Pietro Fortuna: Glory
- Talitha Kotzé
- 1 September 2010
Using the laden concept of the piazza, Italian artist Pietro Fortuna has recreated an open public area within Tramway’s main gallery as part of his month-long residency. Large-scale cardboard constructions, the shape of blown up architectural models for inner city building plans, have been placed around the space. Like faceless architecture, these cardboard façades make it look like a vast, timeless blueprint for a non-space, emphasising the surrounding emptiness.
Fortuna explains his concept as examining the idea that community, beyond ethnicity and ideology, can locate itself in the simple sharing of a place, giving the impression that open space can be apolitical. But surely all space is created in a political context, within a web of social nodes. The nondescript cardboard installation jars with his series of religious motifs, which reinforce an ideological ground. There is no such thing as a simple sharing of space – even heaven has no clean slate.

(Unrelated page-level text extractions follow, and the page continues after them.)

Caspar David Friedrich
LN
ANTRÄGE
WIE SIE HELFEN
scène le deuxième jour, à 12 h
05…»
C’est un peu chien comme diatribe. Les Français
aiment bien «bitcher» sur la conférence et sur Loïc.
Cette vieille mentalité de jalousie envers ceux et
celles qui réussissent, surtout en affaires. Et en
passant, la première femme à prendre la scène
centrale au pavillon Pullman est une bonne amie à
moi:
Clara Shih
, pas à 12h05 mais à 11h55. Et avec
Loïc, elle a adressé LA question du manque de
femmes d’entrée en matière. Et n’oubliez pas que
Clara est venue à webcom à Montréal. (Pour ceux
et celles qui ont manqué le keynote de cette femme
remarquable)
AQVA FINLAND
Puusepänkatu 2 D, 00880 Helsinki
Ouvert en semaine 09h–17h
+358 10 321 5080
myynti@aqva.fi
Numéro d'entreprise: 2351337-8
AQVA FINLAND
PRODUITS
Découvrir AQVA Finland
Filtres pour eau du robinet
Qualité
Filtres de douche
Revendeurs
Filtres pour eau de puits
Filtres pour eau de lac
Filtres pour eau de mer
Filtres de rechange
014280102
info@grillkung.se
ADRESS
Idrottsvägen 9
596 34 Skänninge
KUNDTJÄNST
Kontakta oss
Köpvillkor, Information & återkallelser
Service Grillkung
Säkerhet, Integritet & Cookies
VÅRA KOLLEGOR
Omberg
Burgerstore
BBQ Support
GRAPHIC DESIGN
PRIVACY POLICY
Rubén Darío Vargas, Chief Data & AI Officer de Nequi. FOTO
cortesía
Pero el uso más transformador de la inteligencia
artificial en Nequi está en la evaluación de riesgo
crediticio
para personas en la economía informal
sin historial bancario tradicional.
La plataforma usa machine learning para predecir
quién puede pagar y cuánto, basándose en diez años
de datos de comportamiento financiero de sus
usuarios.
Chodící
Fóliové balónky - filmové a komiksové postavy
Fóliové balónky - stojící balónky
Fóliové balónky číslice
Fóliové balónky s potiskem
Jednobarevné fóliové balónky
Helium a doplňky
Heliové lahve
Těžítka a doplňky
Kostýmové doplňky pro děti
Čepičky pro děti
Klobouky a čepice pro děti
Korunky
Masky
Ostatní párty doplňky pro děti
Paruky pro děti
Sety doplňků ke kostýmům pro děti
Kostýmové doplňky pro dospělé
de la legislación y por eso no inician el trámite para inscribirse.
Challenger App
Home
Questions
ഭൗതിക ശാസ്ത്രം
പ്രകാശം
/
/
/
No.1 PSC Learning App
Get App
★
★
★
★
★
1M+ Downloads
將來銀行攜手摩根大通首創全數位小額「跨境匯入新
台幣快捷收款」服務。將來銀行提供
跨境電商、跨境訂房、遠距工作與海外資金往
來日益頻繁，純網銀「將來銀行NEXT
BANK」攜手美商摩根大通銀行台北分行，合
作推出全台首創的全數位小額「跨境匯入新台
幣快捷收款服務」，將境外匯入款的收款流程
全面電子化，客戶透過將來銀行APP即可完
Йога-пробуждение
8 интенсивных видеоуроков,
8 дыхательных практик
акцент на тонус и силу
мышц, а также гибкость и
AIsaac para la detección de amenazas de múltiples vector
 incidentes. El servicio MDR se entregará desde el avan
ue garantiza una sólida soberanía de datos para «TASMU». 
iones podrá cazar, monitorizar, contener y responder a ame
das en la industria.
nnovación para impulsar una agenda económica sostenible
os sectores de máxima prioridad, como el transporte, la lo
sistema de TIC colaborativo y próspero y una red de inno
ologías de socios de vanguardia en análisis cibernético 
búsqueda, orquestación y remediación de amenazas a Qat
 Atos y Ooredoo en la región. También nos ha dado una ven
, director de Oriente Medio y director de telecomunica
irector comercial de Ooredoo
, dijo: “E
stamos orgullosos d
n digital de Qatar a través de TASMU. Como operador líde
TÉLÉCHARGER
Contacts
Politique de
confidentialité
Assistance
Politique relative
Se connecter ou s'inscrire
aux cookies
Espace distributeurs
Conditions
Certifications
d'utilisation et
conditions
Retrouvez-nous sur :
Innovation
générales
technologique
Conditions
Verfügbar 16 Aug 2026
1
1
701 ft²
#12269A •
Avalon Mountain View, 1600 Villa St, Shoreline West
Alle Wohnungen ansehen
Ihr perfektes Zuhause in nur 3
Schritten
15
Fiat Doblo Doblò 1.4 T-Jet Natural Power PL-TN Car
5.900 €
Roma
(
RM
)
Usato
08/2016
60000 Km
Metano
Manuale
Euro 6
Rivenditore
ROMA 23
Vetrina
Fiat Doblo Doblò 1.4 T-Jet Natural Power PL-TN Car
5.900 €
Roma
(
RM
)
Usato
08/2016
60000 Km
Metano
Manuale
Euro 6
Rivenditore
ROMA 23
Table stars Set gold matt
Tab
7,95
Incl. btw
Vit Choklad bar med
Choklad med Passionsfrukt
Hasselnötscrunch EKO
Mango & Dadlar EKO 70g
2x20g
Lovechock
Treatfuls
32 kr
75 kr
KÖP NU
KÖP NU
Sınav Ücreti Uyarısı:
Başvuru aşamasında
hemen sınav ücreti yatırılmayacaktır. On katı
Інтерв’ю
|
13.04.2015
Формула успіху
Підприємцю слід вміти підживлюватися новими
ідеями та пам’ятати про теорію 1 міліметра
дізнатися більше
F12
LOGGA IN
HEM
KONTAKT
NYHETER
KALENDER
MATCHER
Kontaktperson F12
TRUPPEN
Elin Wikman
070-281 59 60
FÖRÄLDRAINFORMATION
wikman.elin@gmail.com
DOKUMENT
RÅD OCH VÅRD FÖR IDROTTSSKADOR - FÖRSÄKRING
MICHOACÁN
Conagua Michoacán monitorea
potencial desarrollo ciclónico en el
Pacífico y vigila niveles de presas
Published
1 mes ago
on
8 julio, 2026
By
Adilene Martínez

The artist invited various groups, all with existing links to Tramway, to interact with his piazza. During the opening event, and as a public culmination of a two-week exploration, poets, gardeners, students from the portfolio class, church-goers from the nearby church, and ten artists from the Ironbbratz group, gathered in the piazza for a performance. Later in the month Ironbbratz, a collective based in Glasgow’s Merchant city, will do a show in response to this event, inviting all the participants, with the intention to expand on Fortuna’s idea with their own interpretation of the piazza in its modern-day guise.